Sampai 2016, harga karet masih akan mengkeret



JAKARTA. Penurunan harga karet diperkirakan akan terus berlangsung hingga tahun depan. Saat ini harga karet bergerak di angka US$ 1,24 per kilogram (kg) ke US$ 1,25 per kg.

Harga tersebut jauh lebih rendah dibandingkan harga tertinggi karet pada tahun 2011 yang sempat menyentuh angka US$ 4 per kg - US$ 5 per kg. Pelemahan harga karet di pasar internasional membuat harga karet ditingkat petani merosot tajam di kisaran Rp 5.000 - Rp 6.000 per kg.

Penasihat Gabungan Perusahaan Karet Indonesia (Gapkindo) Daud Husni Bastari mengatakan penurunan harga karet tak terlepas dari pelemahan ekonomi dunia yang juga menimpa negara-negara maju.
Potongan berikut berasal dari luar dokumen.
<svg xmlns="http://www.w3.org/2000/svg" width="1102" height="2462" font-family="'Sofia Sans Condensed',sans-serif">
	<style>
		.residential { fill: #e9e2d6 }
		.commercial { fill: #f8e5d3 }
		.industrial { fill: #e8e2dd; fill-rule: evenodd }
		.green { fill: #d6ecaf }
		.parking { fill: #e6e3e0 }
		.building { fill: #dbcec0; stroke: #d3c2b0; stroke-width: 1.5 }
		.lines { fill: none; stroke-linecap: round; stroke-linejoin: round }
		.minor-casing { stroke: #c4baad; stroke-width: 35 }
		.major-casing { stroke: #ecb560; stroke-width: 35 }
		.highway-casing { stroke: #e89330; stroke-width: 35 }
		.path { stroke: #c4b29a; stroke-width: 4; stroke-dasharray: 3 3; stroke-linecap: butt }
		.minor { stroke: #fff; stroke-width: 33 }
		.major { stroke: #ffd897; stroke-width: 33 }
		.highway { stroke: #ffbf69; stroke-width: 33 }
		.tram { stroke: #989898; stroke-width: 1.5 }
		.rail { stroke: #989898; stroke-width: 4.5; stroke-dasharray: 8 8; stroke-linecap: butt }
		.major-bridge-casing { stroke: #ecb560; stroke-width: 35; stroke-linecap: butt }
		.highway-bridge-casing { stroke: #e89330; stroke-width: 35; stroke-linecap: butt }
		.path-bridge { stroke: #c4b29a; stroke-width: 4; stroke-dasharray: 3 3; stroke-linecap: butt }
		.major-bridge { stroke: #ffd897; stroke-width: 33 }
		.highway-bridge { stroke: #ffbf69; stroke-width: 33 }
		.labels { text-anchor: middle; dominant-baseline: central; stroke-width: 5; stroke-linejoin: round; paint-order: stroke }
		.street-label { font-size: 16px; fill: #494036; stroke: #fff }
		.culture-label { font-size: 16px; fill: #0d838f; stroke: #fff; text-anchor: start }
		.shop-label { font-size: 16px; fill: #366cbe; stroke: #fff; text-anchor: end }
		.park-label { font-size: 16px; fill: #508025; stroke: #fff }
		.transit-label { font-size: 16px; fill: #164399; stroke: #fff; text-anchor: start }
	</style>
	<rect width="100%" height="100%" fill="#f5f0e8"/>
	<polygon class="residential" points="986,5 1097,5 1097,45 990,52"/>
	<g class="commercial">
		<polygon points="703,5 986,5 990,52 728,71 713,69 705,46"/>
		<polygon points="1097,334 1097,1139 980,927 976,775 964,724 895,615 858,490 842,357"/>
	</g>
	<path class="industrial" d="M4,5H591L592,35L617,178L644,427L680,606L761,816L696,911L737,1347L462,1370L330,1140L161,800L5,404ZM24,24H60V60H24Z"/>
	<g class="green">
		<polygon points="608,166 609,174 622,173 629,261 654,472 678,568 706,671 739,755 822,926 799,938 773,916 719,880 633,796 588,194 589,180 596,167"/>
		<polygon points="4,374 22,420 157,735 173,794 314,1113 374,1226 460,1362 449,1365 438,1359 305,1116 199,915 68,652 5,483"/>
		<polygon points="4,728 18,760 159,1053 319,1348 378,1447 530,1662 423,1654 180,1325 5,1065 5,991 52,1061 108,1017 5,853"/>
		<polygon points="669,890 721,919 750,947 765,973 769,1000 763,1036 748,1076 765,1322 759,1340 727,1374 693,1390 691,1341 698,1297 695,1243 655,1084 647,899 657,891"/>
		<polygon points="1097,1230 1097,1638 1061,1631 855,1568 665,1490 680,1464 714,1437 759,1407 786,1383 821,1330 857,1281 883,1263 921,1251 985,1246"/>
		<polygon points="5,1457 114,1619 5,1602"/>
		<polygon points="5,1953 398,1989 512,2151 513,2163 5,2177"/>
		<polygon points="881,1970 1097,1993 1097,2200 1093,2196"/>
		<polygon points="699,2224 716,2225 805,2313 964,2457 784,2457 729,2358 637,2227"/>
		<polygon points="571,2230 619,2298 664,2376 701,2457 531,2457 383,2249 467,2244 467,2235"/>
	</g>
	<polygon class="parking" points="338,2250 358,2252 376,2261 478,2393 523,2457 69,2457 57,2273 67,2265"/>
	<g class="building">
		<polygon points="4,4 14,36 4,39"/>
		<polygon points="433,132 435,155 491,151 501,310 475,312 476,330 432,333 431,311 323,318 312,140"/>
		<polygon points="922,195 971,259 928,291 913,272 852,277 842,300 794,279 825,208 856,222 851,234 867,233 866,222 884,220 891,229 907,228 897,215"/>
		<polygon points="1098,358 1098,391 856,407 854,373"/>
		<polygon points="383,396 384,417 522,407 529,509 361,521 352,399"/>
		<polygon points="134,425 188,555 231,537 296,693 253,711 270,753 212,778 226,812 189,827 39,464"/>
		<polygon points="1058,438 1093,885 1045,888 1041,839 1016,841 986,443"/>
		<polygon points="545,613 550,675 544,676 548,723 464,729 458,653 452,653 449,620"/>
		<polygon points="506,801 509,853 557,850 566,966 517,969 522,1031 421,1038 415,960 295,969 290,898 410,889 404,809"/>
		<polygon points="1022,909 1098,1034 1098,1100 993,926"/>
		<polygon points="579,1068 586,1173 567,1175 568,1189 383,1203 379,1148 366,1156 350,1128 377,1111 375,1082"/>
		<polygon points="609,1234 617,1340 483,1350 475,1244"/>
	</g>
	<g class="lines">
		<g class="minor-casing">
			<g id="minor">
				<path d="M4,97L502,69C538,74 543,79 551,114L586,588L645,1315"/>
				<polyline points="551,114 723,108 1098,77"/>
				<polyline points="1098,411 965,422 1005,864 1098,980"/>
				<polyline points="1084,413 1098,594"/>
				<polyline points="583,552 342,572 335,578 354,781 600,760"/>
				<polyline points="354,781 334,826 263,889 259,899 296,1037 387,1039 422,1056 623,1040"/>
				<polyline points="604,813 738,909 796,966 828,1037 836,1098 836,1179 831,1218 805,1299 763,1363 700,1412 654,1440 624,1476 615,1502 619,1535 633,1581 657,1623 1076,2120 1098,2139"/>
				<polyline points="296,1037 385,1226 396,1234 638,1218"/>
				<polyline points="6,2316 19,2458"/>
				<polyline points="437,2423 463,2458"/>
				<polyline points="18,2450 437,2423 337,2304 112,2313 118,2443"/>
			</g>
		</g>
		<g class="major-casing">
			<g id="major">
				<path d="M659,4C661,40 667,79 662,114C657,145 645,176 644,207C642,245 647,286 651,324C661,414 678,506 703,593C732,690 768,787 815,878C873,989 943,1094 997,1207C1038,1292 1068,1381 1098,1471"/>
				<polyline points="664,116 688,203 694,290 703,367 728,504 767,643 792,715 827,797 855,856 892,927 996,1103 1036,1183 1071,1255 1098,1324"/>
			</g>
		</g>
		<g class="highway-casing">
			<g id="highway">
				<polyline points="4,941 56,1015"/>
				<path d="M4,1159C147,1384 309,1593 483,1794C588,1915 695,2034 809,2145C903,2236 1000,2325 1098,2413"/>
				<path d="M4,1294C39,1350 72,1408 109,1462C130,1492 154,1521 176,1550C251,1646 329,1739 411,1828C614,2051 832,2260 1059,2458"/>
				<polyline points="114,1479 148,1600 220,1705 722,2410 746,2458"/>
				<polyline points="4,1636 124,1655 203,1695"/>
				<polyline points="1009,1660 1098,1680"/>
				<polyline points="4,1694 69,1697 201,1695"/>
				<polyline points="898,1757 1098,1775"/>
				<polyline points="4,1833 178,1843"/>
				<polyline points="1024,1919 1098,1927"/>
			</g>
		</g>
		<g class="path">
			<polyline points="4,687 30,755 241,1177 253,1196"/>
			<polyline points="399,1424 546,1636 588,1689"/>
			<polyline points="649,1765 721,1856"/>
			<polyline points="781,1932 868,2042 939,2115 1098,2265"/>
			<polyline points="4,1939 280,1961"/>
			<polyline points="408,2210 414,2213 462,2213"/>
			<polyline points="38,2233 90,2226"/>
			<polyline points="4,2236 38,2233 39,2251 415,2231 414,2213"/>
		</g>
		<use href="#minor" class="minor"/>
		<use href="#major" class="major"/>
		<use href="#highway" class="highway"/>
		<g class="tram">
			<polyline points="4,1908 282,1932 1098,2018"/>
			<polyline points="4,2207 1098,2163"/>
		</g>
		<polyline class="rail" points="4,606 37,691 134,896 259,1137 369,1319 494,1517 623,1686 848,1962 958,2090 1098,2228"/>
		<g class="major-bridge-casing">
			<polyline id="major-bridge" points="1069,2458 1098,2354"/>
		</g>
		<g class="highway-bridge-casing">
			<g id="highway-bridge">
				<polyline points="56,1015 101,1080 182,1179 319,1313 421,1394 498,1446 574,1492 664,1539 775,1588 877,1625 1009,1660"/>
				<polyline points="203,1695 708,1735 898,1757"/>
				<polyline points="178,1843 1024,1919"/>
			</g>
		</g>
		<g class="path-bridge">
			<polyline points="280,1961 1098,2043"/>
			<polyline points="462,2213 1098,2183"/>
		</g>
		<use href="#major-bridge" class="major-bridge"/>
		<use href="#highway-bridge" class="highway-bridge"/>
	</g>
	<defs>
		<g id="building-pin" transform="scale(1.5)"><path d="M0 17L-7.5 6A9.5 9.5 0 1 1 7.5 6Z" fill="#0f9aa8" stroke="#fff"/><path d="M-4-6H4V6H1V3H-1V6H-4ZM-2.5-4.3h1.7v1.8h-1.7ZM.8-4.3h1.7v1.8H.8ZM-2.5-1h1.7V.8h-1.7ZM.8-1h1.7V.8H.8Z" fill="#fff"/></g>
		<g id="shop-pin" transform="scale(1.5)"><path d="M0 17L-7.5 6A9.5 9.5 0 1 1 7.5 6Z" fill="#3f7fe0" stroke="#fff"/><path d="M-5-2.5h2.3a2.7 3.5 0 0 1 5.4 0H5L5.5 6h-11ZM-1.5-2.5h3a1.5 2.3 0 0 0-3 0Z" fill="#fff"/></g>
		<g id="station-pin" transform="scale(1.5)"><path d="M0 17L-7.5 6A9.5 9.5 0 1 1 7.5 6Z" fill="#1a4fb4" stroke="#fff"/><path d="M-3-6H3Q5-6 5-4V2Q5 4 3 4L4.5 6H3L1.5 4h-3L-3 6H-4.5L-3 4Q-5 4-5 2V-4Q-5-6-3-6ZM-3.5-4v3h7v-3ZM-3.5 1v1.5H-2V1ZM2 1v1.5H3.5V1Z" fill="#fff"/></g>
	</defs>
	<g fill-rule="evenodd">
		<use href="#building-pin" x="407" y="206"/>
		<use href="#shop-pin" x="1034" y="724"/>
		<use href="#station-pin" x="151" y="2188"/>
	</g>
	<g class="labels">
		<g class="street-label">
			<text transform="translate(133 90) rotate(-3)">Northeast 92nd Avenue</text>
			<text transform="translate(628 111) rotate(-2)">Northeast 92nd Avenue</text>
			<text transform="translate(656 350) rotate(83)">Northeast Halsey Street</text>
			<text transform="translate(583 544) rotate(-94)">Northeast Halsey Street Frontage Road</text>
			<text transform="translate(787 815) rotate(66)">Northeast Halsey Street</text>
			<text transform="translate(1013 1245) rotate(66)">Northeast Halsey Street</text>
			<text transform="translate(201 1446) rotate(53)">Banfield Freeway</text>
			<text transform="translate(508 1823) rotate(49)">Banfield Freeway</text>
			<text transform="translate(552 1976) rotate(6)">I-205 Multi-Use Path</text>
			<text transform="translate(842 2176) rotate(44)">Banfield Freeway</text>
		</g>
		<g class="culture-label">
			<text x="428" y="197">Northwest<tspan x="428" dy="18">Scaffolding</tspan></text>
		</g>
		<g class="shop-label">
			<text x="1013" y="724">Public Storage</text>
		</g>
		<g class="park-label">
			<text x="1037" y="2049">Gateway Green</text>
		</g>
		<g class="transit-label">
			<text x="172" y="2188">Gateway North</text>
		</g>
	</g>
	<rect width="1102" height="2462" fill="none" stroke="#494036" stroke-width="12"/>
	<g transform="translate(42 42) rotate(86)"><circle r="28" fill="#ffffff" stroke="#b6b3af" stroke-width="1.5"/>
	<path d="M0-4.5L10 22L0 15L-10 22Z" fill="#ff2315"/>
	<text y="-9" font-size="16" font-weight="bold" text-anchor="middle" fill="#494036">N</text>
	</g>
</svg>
Akibatnya, pembelian karet dari negara-negara besar seperti China, Amerika Serikat dan Eropa mengalami penurunan. "Jadi penurunan harga karet ini merupakan kombinasi dari permintaan yang rendah dan pelemahan ekonomi global," ujar Daud kepada KONTAN, Selasa (6/10).


Ia mengatakan sejak beberapa bulan terakhir, permintaan terhadap karet tidak meningkat. Meskipun pasokan karet global mulai menurun akibat banyaknya petani karet yang beralih kerja dan menebang pohon karet digantikan tanaman lainnya, tapi harga karet tetap tinggi karena menurunnya permintaan. Di sisi lain, China juga saat ini melakukan perang kurs mata uang yang membuat negara-negara berkembang seperti Indonesia turut mengalami dampaknya.

Mantan Ketua Umum Gapkindo ini memprediksi penurunan harga karet akan terus berlangsung sampai tahun 2016 kecuali ada lompatan pertumbuhan ekonomi di China, AS dan Eropa yang merupakan pengguna terbanyak karet alam untuk kebutuhan ban kendaraan dan pembangunan lainnya. Selain itu, pemasok utama karet di ASEAN juga turut bertambah selain Indonesia, Thailand dan Malaysia, ada Laos, Kamboja, Vietnam dan Myanmar yang sudah menanam karet pada tahun 2007 dan 2008 saat harga karet mulai mengalami kenaikan.

Di sisi lain, penurunan harga karet seharusnya juga diikuti dengan penurunan harga ban. Namun sampai sekarang, tandas Daud, ban tidak mengalami penurunan harga. Padahal sudah seharusnya penurunan harga karet mendorong penurunan harga ban. Ia mengatakan dengan kondisi seperti ini, maka para produsen ban mengeruk keuntungan yang tinggi. Apalagi sekitar 25% kandungan ban berasal dari karet alam.

Ketua Asosiasi Perusahaan Ban Indonesia (APBI) Aziz Pane mengatakan harga ban tetap tinggi kendati harga karet turun karena mahalnya biaya bahan baku pembentuk ban akibat penguatan dollar AS. Apalagi saat ini permintaan terhadap ban juga turun. "Kalau untung saja kita sudah bersyukur," ujarnya.

Ia mengatakan susah memprediksi harga karet akan naik karena kondisi perekonomian global juga tidak menentu. Sementara semua harga bahan baku pembuat ban terus meningkat akibat penguatan rupiah.